Better Left Unsaid PDF Author: Nora Gilbert
Publisher: Stanford University Press
ISBN: 0804784876
Category : Literary Collections
Languages : en
Pages : 202

Get Book Here

Book Description
Better Left Unsaid is in the unseemly position of defending censorship from the central allegations that are traditionally leveled against it. Taking two genres generally presumed to have been stymied by the censor's knife—the Victorian novel and classical Hollywood film—this book reveals the varied ways in which censorship, for all its blustery self-righteousness, can actually be good for sex, politics, feminism, and art.
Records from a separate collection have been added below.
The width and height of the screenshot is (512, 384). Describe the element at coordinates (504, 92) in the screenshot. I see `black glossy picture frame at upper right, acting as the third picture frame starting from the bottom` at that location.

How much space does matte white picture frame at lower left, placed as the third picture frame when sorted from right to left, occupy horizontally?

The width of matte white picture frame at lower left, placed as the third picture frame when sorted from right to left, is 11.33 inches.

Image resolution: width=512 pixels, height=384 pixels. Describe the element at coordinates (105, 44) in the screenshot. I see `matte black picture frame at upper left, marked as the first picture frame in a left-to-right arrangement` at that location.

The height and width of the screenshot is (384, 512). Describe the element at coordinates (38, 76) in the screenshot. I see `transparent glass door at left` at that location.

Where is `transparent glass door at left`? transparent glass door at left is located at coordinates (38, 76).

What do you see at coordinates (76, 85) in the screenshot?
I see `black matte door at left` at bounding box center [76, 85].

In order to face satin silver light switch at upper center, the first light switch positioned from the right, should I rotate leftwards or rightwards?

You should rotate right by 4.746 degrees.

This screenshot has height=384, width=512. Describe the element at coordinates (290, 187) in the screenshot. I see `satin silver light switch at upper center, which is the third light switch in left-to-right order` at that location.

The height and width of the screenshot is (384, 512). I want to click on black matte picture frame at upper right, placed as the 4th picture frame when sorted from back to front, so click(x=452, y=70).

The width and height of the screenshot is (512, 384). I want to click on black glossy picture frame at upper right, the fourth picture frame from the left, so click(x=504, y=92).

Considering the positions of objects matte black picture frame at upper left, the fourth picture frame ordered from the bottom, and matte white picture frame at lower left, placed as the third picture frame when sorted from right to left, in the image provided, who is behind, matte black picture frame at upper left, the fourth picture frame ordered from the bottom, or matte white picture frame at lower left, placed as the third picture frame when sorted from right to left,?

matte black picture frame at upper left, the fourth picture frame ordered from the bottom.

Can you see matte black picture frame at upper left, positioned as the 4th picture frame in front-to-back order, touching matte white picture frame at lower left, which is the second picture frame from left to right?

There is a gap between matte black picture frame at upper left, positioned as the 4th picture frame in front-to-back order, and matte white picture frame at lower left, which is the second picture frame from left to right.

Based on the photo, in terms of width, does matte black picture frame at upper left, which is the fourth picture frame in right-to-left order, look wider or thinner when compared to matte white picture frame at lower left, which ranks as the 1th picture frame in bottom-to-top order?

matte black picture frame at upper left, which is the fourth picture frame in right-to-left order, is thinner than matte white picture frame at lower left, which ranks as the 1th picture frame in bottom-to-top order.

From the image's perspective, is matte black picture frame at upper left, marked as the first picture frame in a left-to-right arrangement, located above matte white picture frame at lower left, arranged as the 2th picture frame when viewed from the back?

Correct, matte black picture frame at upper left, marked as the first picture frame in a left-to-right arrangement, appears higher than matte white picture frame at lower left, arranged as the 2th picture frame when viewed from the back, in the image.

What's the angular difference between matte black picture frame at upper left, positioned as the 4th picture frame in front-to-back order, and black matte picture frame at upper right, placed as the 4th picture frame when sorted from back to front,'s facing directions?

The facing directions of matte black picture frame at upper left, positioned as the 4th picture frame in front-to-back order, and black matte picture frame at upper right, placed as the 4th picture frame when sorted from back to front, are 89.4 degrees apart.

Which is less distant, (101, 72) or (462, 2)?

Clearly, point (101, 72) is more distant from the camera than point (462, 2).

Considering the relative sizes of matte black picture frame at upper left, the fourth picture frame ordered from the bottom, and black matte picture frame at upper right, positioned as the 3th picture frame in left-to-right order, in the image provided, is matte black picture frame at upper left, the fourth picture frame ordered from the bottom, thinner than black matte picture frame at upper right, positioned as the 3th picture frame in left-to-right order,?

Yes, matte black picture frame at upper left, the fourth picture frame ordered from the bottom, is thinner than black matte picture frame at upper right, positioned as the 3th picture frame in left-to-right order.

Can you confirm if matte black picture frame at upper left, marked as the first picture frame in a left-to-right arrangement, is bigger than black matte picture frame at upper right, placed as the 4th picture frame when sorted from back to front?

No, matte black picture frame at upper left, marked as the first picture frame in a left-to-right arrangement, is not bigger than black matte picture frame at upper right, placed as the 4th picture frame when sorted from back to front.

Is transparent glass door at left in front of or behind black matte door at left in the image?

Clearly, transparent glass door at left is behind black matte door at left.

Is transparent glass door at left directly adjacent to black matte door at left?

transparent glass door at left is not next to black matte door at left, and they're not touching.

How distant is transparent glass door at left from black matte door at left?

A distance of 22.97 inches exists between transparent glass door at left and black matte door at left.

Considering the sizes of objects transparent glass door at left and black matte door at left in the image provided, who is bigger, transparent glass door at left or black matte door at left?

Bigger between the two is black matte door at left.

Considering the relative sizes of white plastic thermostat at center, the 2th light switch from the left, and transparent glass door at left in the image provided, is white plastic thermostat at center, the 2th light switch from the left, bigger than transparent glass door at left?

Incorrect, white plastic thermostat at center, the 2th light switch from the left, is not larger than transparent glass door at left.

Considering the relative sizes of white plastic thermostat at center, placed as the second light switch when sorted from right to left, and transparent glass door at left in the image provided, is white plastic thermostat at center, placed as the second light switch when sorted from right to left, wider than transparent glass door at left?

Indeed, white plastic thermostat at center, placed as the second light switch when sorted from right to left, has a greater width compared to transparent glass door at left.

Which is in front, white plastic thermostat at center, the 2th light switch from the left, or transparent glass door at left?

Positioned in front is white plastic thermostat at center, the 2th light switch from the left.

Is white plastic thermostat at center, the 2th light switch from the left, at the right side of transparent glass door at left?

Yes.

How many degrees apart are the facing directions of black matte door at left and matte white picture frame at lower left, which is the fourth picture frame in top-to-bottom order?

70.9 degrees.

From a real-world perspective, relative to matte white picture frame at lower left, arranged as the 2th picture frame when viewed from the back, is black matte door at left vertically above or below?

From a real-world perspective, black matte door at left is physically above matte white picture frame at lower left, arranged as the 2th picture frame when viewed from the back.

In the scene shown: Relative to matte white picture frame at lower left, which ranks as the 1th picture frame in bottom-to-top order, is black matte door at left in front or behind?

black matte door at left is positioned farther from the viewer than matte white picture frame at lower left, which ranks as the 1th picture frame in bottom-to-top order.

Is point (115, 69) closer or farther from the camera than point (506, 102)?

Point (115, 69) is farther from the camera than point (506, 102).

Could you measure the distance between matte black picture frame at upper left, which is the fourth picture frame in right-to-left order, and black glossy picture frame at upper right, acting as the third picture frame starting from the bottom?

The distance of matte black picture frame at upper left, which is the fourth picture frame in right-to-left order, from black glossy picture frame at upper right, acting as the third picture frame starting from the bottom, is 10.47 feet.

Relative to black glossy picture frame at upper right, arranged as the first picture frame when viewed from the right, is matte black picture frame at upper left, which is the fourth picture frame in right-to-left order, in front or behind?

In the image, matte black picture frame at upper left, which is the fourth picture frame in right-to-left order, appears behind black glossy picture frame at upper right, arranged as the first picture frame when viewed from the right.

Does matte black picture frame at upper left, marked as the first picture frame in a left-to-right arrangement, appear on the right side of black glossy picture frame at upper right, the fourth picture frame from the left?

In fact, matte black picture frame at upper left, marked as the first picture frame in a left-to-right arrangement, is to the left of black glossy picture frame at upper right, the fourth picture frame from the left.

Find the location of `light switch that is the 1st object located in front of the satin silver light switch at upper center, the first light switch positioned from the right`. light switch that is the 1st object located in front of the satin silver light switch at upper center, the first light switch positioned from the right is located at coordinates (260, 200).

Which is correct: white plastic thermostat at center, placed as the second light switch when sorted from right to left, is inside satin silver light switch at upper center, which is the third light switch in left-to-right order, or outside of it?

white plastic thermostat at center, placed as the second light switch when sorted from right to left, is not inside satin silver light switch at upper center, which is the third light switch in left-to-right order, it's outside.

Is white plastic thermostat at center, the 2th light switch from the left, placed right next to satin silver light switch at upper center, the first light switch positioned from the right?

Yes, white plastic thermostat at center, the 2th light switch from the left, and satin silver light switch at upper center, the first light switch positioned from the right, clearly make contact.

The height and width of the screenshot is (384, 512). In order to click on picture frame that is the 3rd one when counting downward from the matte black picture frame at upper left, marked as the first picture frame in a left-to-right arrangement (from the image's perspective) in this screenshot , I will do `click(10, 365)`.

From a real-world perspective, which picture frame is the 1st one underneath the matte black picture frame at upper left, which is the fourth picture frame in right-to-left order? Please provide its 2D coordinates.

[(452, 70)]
As much as Victorianism is equated with such cultural impulses as repression and prudery, few scholars have explored the Victorian novel as a "censored" commodity—thanks, in large part, to the indirectness and intangibility of England's literary censorship process. This indirection stands in sharp contrast to the explicit, detailed formality of Hollywood's infamous Production Code of 1930. In comparing these two versions of censorship, Nora Gilbert explores the paradoxical effects of prohibitive practices. Rather than being ruined by censorship, Victorian novels and Hays Code films were stirred and stimulated by the very forces meant to restrain them.